◆ Instructions to follow ◆
For the entries that follow, retype exactly the lines from the one containing "G04 #@! TO.C,H5*" to the one containing "(pcbplotparams", inclusive, and only those. Images stay out of the copy.

--------------------------------------------------

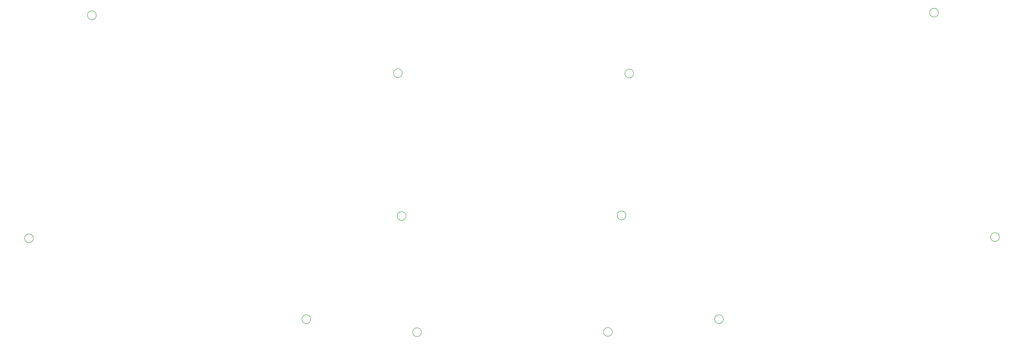
<source format=gbr>
G04 #@! TF.GenerationSoftware,KiCad,Pcbnew,(5.1.10)-1*
G04 #@! TF.CreationDate,2021-10-09T15:14:34+01:00*
G04 #@! TF.ProjectId,superlyra-hs-plate,73757065-726c-4797-9261-2d68732d706c,0.1*
G04 #@! TF.SameCoordinates,Original*
G04 #@! TF.FileFunction,Other,Comment*
%FSLAX46Y46*%
G04 Gerber Fmt 4.6, Leading zero omitted, Abs format (unit mm)*
G04 Created by KiCad (PCBNEW (5.1.10)-1) date 2021-10-09 15:14:34*
%MOMM*%
%LPD*%
G01*
G04 APERTURE LIST*
%ADD10C,0.150000*%
G04 APERTURE END LIST*
D10*
G04 #@! TO.C,H1*
X44295000Y-60833000D02*
G75*
G03*
X44295000Y-60833000I-1750000J0D01*
G01*
G04 #@! TO.C,H5*
X129639000Y-182118000D02*
G75*
G03*
X129639000Y-182118000I-1750000J0D01*
G01*
G04 #@! TO.C,H7*
X167612000Y-140970000D02*
G75*
G03*
X167612000Y-140970000I-1750000J0D01*
G01*
G04 #@! TO.C,H8*
X19276000Y-149860000D02*
G75*
G03*
X19276000Y-149860000I-1750000J0D01*
G01*
G04 #@! TO.C,H9*
X173708000Y-187325000D02*
G75*
G03*
X173708000Y-187325000I-1750000J0D01*
G01*
G04 #@! TO.C,H10*
X166088000Y-83947000D02*
G75*
G03*
X166088000Y-83947000I-1750000J0D01*
G01*
G04 #@! TO.C,H11*
X258163000Y-84074000D02*
G75*
G03*
X258163000Y-84074000I-1750000J0D01*
G01*
G04 #@! TO.C,H12*
X255115000Y-140716000D02*
G75*
G03*
X255115000Y-140716000I-1750000J0D01*
G01*
G04 #@! TO.C,H13*
X403705000Y-149352000D02*
G75*
G03*
X403705000Y-149352000I-1750000J0D01*
G01*
G04 #@! TO.C,H15*
X249654000Y-187198000D02*
G75*
G03*
X249654000Y-187198000I-1750000J0D01*
G01*
G04 #@! TO.C,H16*
X293850000Y-182118000D02*
G75*
G03*
X293850000Y-182118000I-1750000J0D01*
G01*
G04 #@! TO.C,H20*
X379448000Y-59817000D02*
G75*
G03*
X379448000Y-59817000I-1750000J0D01*
G01*
G04 #@! TD*
M02*

</source>
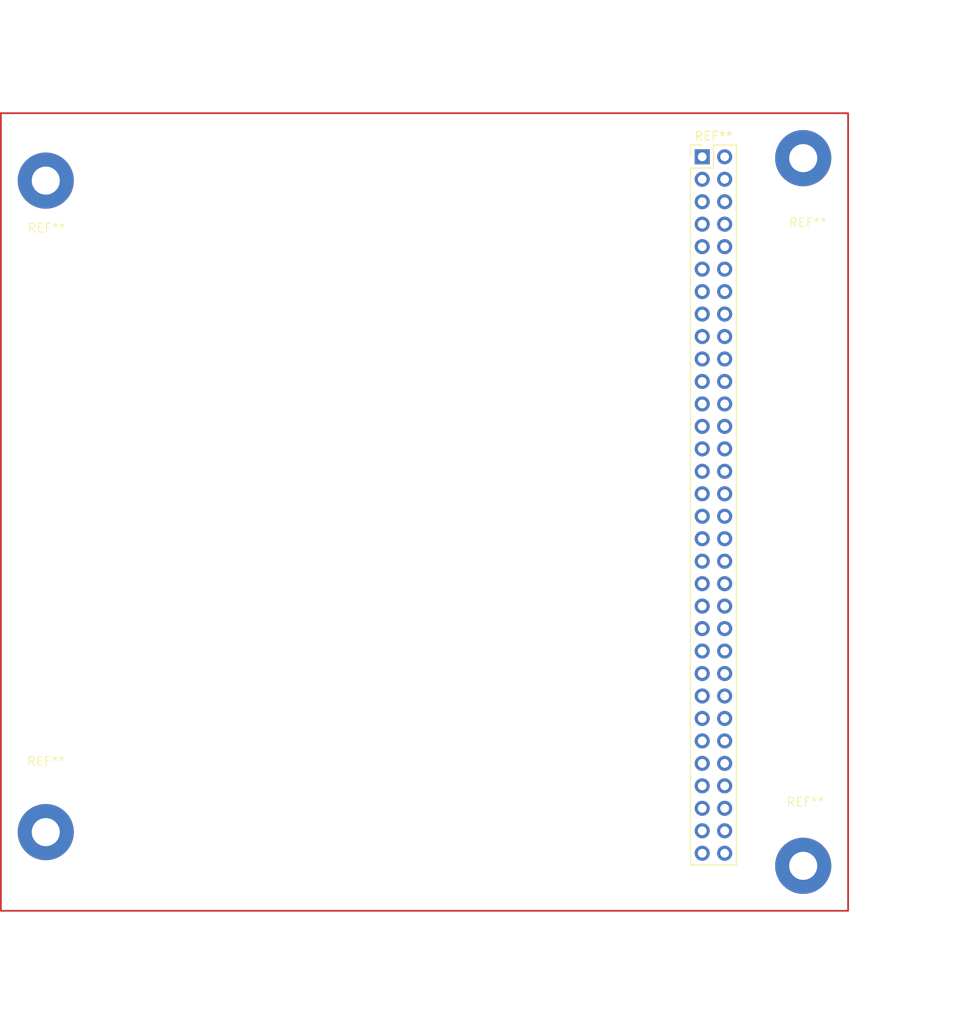
<source format=kicad_pcb>
(kicad_pcb
	(version 20240108)
	(generator "pcbnew")
	(generator_version "8.0")
	(general
		(thickness 1.6)
		(legacy_teardrops no)
	)
	(paper "A4")
	(layers
		(0 "F.Cu" signal)
		(31 "B.Cu" signal)
		(32 "B.Adhes" user "B.Adhesive")
		(33 "F.Adhes" user "F.Adhesive")
		(34 "B.Paste" user)
		(35 "F.Paste" user)
		(36 "B.SilkS" user "B.Silkscreen")
		(37 "F.SilkS" user "F.Silkscreen")
		(38 "B.Mask" user)
		(39 "F.Mask" user)
		(40 "Dwgs.User" user "User.Drawings")
		(41 "Cmts.User" user "User.Comments")
		(42 "Eco1.User" user "User.Eco1")
		(43 "Eco2.User" user "User.Eco2")
		(44 "Edge.Cuts" user)
		(45 "Margin" user)
		(46 "B.CrtYd" user "B.Courtyard")
		(47 "F.CrtYd" user "F.Courtyard")
		(48 "B.Fab" user)
		(49 "F.Fab" user)
		(50 "User.1" user)
		(51 "User.2" user)
		(52 "User.3" user)
		(53 "User.4" user)
		(54 "User.5" user)
		(55 "User.6" user)
		(56 "User.7" user)
		(57 "User.8" user)
		(58 "User.9" user)
	)
	(setup
		(pad_to_mask_clearance 0)
		(allow_soldermask_bridges_in_footprints no)
		(pcbplotparams
			(layerselection 0x00010fc_ffffffff)
			(plot_on_all_layers_selection 0x0000000_00000000)
			(disableapertmacros no)
			(usegerberextensions no)
			(usegerberattributes yes)
			(usegerberadvancedattributes yes)
			(creategerberjobfile yes)
			(dashed_line_dash_ratio 12.000000)
			(dashed_line_gap_ratio 3.000000)
			(svgprecision 4)
			(plotframeref no)
			(viasonmask no)
			(mode 1)
			(useauxorigin no)
			(hpglpennumber 1)
			(hpglpenspeed 20)
			(hpglpendiameter 15.000000)
			(pdf_front_fp_property_popups yes)
			(pdf_back_fp_property_popups yes)
			(dxfpolygonmode yes)
			(dxfimperialunits yes)
			(dxfusepcbnewfont yes)
			(psnegative no)
			(psa4output no)
			(plotreference yes)
			(plotvalue yes)
			(plotfptext yes)
			(plotinvisibletext no)
			(sketchpadsonfab no)
			(subtractmaskfromsilk no)
			(outputformat 1)
			(mirror no)
			(drillshape 1)
			(scaleselection 1)
			(outputdirectory "")
		)
	)
	(net 0 "")
	(footprint "GlobalLib:PC104TH" (layer "F.Cu") (at 110.8456 63.754))
	(footprint "GlobalLib:PC104TH" (layer "F.Cu") (at 189.992 59.817))
	(footprint "Connector_PinHeader_2.54mm:PinHeader_2x32_P2.54mm_Vertical" (layer "F.Cu") (at 180.975 55.7276))
	(footprint "GlobalLib:PC104TH" (layer "F.Cu") (at 190.5 130.1496))
	(footprint "GlobalLib:PC104TH" (layer "F.Cu") (at 111.5822 131.3688))
	(gr_rect
		(start 101.6 50.8)
		(end 197.485 140.97)
		(stroke
			(width 0.2)
			(type default)
		)
		(fill none)
		(layer "F.Cu")
		(uuid "db95292f-773c-4a2b-8a46-4a0442b5b6fd")
	)
	(gr_line
		(start 109.855 50.8)
		(end 109.855 38.1)
		(stroke
			(width 0.2)
			(type default)
		)
		(layer "Dwgs.User")
		(uuid "1c84848b-87d6-4c0e-885e-5c9129cd399c")
	)
	(gr_line
		(start 189.23 50.8)
		(end 189.23 38.1)
		(stroke
			(width 0.2)
			(type default)
		)
		(layer "Dwgs.User")
		(uuid "2967cee9-5a6c-4545-98dc-61e151682995")
	)
	(gr_line
		(start 189.23 140.97)
		(end 109.855 140.97)
		(stroke
			(width 0.2)
			(type default)
		)
		(layer "Dwgs.User")
		(uuid "334866b4-7286-4b84-992c-12edb9a998f1")
	)
	(gr_line
		(start 109.855 38.1)
		(end 189.23 38.1)
		(stroke
			(width 0.2)
			(type default)
		)
		(layer "Dwgs.User")
		(uuid "394b76be-5267-40a3-9f61-7cbe688f1bb5")
	)
	(gr_line
		(start 210.185 59.055)
		(end 210.185 132.715)
		(stroke
			(width 0.2)
			(type default)
		)
		(layer "Dwgs.User")
		(uuid "5d830f11-5598-4334-99e6-43e0df602d20")
	)
	(gr_line
		(start 189.23 153.67)
		(end 189.23 140.97)
		(stroke
			(width 0.2)
			(type default)
		)
		(layer "Dwgs.User")
		(uuid "6cc3edb4-e4bc-4a04-b71b-e65c612e7796")
	)
	(gr_line
		(start 189.23 153.67)
		(end 109.855 153.67)
		(stroke
			(width 0.2)
			(type default)
		)
		(layer "Dwgs.User")
		(uuid "8679a9d3-9958-428c-bbde-64e8e79f050e")
	)
	(gr_line
		(start 197.485 59.055)
		(end 210.185 59.055)
		(stroke
			(width 0.2)
			(type default)
		)
		(layer "Dwgs.User")
		(uuid "9fc7d9d8-9bef-4e4a-992e-a4d5d8ffe448")
	)
	(gr_line
		(start 189.23 50.8)
		(end 109.855 50.8)
		(stroke
			(width 0.2)
			(type default)
		)
		(layer "Dwgs.User")
		(uuid "b78d2c63-f6b8-4bf3-8f63-0e7d62a759ca")
	)
	(gr_line
		(start 197.485 59.055)
		(end 197.485 132.715)
		(stroke
			(width 0.2)
			(type default)
		)
		(layer "Dwgs.User")
		(uuid "d54323cf-c492-45e0-8917-aaee76e919ef")
	)
	(gr_line
		(start 109.855 153.67)
		(end 109.855 140.97)
		(stroke
			(width 0.2)
			(type default)
		)
		(layer "Dwgs.User")
		(uuid "de6062bf-29d8-4f55-9b5e-2f52f198f87b")
	)
	(gr_line
		(start 197.485 132.715)
		(end 210.185 132.715)
		(stroke
			(width 0.2)
			(type default)
		)
		(layer "Dwgs.User")
		(uuid "fc7107c0-6302-461d-b826-b7dd0b5aef61")
	)
	(gr_text "I/O Connectors may Overhang in this Area\n(May Include Mating Connectors)"
		(at 151.0792 47.2694 0)
		(layer "Cmts.User")
		(uuid "5e07aecb-6cd4-4b03-a0a4-92b64b4c2047")
		(effects
			(font
				(size 1.5 1.5)
				(thickness 0.3)
				(bold yes)
			)
			(justify bottom)
		)
	)
	(gr_text "I/O Connectors may Overhang in this Area\n(May Include Mating Connectors)"
		(at 205.9178 94.234 90)
		(layer "Cmts.User")
		(uuid "abf3c38b-c283-4340-bf3e-e198c99d9fb1")
		(effects
			(font
				(size 1.5 1.5)
				(thickness 0.3)
				(bold yes)
			)
			(justify bottom)
		)
	)
	(gr_text "I/O Connectors may Overhang in this Area\n(May Include Mating Connectors)"
		(at 149.0472 148.463 0)
		(layer "Cmts.User")
		(uuid "e0c5c082-7d1c-49f4-92df-0da05e782820")
		(effects
			(font
				(size 1.5 1.5)
				(thickness 0.3)
				(bold yes)
			)
			(justify bottom)
		)
	)
	(zone
		(net 0)
		(net_name "")
		(layer "Dwgs.User")
		(uuid "bc0c78ac-1666-4978-a003-f941da029a8e")
		(name "Overhang")
		(hatch edge 0.5)
		(connect_pads
			(clearance 0)
		)
		(min_thickness 0.25)
		(filled_areas_thickness no)
		(keepout
			(tracks not_allowed)
			(vias not_allowed)
			(pads not_allowed)
			(copperpour allowed)
			(footprints allowed)
		)
		(fill
			(thermal_gap 0.5)
			(thermal_bridge_width 0.5)
		)
		(polygon
			(pts
				(xy 210.1596 59.055) (xy 197.4596 59.0296) (xy 197.5104 132.715) (xy 210.185 132.715)
			)
		)
	)
	(zone
		(net 0)
		(net_name "")
		(layer "Dwgs.User")
		(uuid "f8059a11-199f-47a4-8ce3-194d07ca461c")
		(name "Overhang")
		(hatch edge 0.5)
		(connect_pads
			(clearance 0)
		)
		(min_thickness 0.25)
		(filled_areas_thickness no)
		(keepout
			(tracks not_allowed)
			(vias not_allowed)
			(pads not_allowed)
			(copperpour allowed)
			(footprints allowed)
		)
		(fill
			(thermal_gap 0.5)
			(thermal_bridge_width 0.5)
		)
		(polygon
			(pts
				(xy 109.7788 38.1254) (xy 109.8296 50.7746) (xy 189.2554 50.673) (xy 189.23 38.1)
			)
		)
	)
	(zone
		(net 0)
		(net_name "")
		(layer "Dwgs.User")
		(uuid "fa35dffe-2bfc-4715-84f8-87e36d19b65b")
		(name "Overhang")
		(hatch edge 0.5)
		(connect_pads
			(clearance 0)
		)
		(min_thickness 0.25)
		(filled_areas_thickness no)
		(keepout
			(tracks not_allowed)
			(vias not_allowed)
			(pads not_allowed)
			(copperpour allowed)
			(footprints allowed)
		)
		(fill
			(thermal_gap 0.5)
			(thermal_bridge_width 0.5)
		)
		(polygon
			(pts
				(xy 109.9058 140.9446) (xy 109.9058 153.67) (xy 189.2554 153.6446) (xy 189.23 141.0208)
			)
		)
	)
)

</source>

--------------------------------------------------

◆ Problem solution ◆
G04 #@! TO.C,H5*
X129639000Y-182118000D02*
G75*
G03*
X129639000Y-182118000I-1750000J0D01*
G01*
G04 #@! TO.C,H7*
X167612000Y-140970000D02*
G75*
G03*
X167612000Y-140970000I-1750000J0D01*
G01*
G04 #@! TO.C,H8*
X19276000Y-149860000D02*
G75*
G03*
X19276000Y-149860000I-1750000J0D01*
G01*
G04 #@! TO.C,H9*
X173708000Y-187325000D02*
G75*
G03*
X173708000Y-187325000I-1750000J0D01*
G01*
G04 #@! TO.C,H10*
X166088000Y-83947000D02*
G75*
G03*
X166088000Y-83947000I-1750000J0D01*
G01*
G04 #@! TO.C,H11*
X258163000Y-84074000D02*
G75*
G03*
X258163000Y-84074000I-1750000J0D01*
G01*
G04 #@! TO.C,H12*
X255115000Y-140716000D02*
G75*
G03*
X255115000Y-140716000I-1750000J0D01*
G01*
G04 #@! TO.C,H13*
X403705000Y-149352000D02*
G75*
G03*
X403705000Y-149352000I-1750000J0D01*
G01*
G04 #@! TO.C,H15*
X249654000Y-187198000D02*
G75*
G03*
X249654000Y-187198000I-1750000J0D01*
G01*
G04 #@! TO.C,H16*
X293850000Y-182118000D02*
G75*
G03*
X293850000Y-182118000I-1750000J0D01*
G01*
G04 #@! TO.C,H20*
X379448000Y-59817000D02*
G75*
G03*
X379448000Y-59817000I-1750000J0D01*
G01*
G04 #@! TD*
M02*

</source>
<source format=kicad_pcb>
(kicad_pcb
	(version 20240108)
	(generator "pcbnew")
	(generator_version "8.0")
	(general
		(thickness 1.6)
		(legacy_teardrops no)
	)
	(paper "A4")
	(layers
		(0 "F.Cu" signal)
		(31 "B.Cu" signal)
		(32 "B.Adhes" user "B.Adhesive")
		(33 "F.Adhes" user "F.Adhesive")
		(34 "B.Paste" user)
		(35 "F.Paste" user)
		(36 "B.SilkS" user "B.Silkscreen")
		(37 "F.SilkS" user "F.Silkscreen")
		(38 "B.Mask" user)
		(39 "F.Mask" user)
		(40 "Dwgs.User" user "User.Drawings")
		(41 "Cmts.User" user "User.Comments")
		(42 "Eco1.User" user "User.Eco1")
		(43 "Eco2.User" user "User.Eco2")
		(44 "Edge.Cuts" user)
		(45 "Margin" user)
		(46 "B.CrtYd" user "B.Courtyard")
		(47 "F.CrtYd" user "F.Courtyard")
		(48 "B.Fab" user)
		(49 "F.Fab" user)
		(50 "User.1" user)
		(51 "User.2" user)
		(52 "User.3" user)
		(53 "User.4" user)
		(54 "User.5" user)
		(55 "User.6" user)
		(56 "User.7" user)
		(57 "User.8" user)
		(58 "User.9" user)
	)
	(setup
		(pad_to_mask_clearance 0)
		(allow_soldermask_bridges_in_footprints no)
		(pcbplotparams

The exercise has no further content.